Heureux hasard que ce mot inaugure une liste de calamités. Les amis ? Précieux. Irremplaçables. Ceux qui partagent la même galère que nous bien sûr, avec qui on révise le vocabulaire latin au petit-déjeuner et on va contempler les ifs du parc du château entre deux épreuves de concours blanc, mais aussi devant qui on craque les soirs de cafard, et qui trouvent les bons mots pour nous réconforter. Il y a aussi ceux de l’extérieur, les amis pour qui on est pas toujours là, et qui nous aiment quand même. Ceux avec qui on prend un peu de recul, quand on se rend compte qu’en médecine ou en prépa scientifique, ils en bavent encore plus. Ceux qui sont en fac et surtout ceux qui n’ont pas cours depuis deux mois pour cause de grève… Et devant lesquels on saisit également notre chance de travailler. Sans vouloir plagier Bernanos : un ami, rien qu’un ami, c’est aussi précieux qu’une vie.
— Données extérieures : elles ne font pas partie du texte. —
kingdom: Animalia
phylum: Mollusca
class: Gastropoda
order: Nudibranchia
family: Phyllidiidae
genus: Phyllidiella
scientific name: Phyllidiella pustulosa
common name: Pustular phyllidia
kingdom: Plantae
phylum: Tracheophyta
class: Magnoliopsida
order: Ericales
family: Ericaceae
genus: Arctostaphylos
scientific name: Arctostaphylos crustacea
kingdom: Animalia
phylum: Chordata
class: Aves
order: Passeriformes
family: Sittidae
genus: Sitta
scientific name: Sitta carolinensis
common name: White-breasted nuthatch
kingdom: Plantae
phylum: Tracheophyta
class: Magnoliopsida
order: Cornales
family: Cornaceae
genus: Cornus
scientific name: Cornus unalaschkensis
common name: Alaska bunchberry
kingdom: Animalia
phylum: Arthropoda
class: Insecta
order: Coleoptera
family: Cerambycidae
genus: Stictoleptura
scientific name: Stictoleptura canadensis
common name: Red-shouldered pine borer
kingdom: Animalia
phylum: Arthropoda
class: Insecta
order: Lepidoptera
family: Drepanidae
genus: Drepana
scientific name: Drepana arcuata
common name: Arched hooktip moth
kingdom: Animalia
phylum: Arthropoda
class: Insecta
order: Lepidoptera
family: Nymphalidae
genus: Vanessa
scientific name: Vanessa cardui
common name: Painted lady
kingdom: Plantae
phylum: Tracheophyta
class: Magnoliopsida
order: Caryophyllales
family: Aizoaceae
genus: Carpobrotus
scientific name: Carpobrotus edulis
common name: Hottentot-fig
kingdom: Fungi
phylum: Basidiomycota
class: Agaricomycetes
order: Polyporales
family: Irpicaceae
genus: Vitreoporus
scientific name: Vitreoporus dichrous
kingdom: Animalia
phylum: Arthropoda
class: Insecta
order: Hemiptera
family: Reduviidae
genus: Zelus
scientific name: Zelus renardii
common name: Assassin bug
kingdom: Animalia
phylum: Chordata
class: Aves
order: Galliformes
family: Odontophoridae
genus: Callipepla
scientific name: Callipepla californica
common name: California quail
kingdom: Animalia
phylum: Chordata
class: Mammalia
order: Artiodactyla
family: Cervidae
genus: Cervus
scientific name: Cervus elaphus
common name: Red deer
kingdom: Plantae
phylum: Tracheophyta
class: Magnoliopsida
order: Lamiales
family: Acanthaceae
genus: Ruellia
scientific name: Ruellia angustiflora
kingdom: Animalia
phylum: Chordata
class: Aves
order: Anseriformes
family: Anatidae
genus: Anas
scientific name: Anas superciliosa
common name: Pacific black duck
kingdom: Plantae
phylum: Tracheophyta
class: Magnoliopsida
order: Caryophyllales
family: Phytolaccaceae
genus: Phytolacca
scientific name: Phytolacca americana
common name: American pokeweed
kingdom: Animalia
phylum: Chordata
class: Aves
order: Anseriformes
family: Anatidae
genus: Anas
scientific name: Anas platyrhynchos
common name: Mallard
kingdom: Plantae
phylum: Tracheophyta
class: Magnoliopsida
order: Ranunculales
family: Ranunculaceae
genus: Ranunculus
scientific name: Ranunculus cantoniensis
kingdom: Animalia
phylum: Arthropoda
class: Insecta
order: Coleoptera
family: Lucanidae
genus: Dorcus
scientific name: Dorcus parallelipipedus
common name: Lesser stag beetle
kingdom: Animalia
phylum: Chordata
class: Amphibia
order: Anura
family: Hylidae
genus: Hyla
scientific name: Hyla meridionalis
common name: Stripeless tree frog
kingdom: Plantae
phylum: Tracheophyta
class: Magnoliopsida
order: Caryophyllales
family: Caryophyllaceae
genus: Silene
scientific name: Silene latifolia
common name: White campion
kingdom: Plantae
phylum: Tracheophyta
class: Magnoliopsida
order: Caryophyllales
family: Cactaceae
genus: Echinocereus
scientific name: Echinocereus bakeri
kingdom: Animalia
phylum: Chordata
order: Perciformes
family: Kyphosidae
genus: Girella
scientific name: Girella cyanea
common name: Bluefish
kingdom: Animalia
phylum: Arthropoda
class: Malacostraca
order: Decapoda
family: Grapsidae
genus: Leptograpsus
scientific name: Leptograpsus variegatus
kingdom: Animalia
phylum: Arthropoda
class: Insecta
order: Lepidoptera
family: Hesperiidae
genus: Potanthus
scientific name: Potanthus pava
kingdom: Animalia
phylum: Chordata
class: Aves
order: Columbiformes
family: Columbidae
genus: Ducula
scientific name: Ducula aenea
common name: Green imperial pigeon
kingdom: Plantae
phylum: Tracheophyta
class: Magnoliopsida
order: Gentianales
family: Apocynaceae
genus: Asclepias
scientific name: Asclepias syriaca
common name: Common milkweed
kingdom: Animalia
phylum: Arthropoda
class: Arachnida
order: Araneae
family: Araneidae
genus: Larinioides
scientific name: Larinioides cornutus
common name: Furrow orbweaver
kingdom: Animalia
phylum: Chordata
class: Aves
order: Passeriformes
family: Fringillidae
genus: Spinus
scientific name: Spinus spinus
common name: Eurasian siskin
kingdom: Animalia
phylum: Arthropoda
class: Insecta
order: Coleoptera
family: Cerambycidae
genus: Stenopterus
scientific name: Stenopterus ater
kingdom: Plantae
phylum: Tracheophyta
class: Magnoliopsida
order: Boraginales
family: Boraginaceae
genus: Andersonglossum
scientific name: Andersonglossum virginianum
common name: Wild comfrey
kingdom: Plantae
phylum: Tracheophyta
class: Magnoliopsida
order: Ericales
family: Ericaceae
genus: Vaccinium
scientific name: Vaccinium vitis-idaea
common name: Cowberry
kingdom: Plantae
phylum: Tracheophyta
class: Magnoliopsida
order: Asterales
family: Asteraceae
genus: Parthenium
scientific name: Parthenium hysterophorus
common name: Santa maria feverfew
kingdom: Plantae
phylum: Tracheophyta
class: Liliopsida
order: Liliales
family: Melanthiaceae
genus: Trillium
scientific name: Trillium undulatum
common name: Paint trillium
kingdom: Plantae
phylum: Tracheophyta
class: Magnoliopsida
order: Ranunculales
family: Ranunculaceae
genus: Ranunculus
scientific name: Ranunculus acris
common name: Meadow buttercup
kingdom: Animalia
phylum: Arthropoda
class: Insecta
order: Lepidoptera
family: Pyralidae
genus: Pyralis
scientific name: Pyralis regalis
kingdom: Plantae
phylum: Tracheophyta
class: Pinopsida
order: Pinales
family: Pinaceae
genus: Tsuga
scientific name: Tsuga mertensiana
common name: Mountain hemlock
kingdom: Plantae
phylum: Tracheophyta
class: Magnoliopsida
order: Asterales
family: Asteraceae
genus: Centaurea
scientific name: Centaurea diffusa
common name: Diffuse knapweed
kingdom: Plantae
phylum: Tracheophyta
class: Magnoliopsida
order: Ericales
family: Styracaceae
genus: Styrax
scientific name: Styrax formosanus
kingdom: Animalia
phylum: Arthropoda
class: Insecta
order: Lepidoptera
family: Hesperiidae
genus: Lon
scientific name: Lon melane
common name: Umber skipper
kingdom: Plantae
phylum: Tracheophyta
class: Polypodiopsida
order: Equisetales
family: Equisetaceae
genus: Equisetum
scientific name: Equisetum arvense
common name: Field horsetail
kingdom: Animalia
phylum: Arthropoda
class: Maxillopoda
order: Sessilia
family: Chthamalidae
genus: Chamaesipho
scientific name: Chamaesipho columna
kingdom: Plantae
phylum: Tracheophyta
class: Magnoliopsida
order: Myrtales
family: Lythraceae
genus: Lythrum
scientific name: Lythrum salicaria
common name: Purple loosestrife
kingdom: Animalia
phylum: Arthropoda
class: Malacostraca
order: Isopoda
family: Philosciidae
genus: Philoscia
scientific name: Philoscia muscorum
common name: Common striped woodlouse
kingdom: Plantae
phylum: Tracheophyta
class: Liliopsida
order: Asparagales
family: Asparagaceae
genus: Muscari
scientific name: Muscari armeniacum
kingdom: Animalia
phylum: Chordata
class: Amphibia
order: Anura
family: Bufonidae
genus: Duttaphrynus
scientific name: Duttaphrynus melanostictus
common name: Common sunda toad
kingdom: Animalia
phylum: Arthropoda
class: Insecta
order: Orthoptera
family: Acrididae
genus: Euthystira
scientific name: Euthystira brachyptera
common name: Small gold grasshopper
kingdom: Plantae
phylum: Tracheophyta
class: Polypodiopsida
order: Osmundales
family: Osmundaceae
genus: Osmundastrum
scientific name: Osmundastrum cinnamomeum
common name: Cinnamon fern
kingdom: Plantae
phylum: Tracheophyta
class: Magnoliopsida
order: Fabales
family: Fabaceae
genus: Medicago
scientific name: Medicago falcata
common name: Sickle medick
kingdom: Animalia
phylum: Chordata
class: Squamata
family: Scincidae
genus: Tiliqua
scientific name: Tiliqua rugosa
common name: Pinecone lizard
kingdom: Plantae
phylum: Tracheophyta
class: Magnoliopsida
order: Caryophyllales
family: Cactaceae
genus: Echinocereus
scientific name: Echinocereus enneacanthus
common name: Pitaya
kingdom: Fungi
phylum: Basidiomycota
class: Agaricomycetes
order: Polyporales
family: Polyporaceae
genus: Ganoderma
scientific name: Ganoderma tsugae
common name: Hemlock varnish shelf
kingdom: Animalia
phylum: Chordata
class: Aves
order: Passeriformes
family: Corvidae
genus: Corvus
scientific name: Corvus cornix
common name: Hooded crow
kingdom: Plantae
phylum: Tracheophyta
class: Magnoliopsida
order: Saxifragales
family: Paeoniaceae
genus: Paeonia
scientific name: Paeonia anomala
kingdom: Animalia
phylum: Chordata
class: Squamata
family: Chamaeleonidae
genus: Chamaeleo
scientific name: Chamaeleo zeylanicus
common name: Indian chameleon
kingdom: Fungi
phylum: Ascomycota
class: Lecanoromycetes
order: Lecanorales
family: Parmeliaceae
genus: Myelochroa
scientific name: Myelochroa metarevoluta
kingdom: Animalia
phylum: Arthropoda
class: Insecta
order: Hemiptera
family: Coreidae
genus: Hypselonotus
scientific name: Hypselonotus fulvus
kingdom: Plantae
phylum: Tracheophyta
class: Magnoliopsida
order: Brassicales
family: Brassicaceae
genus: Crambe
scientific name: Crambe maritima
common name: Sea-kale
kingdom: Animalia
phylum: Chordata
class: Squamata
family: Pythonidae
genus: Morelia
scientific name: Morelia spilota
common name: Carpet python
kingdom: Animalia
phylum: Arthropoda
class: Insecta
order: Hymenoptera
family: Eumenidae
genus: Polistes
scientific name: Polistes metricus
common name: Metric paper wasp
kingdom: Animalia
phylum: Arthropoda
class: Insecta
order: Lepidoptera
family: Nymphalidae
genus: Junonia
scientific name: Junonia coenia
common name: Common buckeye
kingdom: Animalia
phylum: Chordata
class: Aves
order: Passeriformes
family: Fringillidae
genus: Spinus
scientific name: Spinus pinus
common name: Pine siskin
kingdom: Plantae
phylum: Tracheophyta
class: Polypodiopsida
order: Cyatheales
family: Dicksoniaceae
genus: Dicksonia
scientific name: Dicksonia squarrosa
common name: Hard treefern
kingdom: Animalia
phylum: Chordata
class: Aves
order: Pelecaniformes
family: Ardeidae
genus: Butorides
Plus encore ; car la prépa, ce n’est pas une vie…

Antanaclase

Avec l’anacoluthe, la parataxe, l’hypotypose et l’homéotéleute, elle figure dans l’olympe des sublimes figures de style qui émaillent joyeusement nos cours de littérature ou de langues. Le plus triste, c’est qu’à la fin de l’année nous les mélangeons encore. Au moins, retenons celle-ci : l’antanaclase repose sur la répétition d’un mot en jouant sur sa polysémie : « Les étudiants c’est comme le linge, quand il fait beau ça sèche. » Cette antanaclase était elliptique.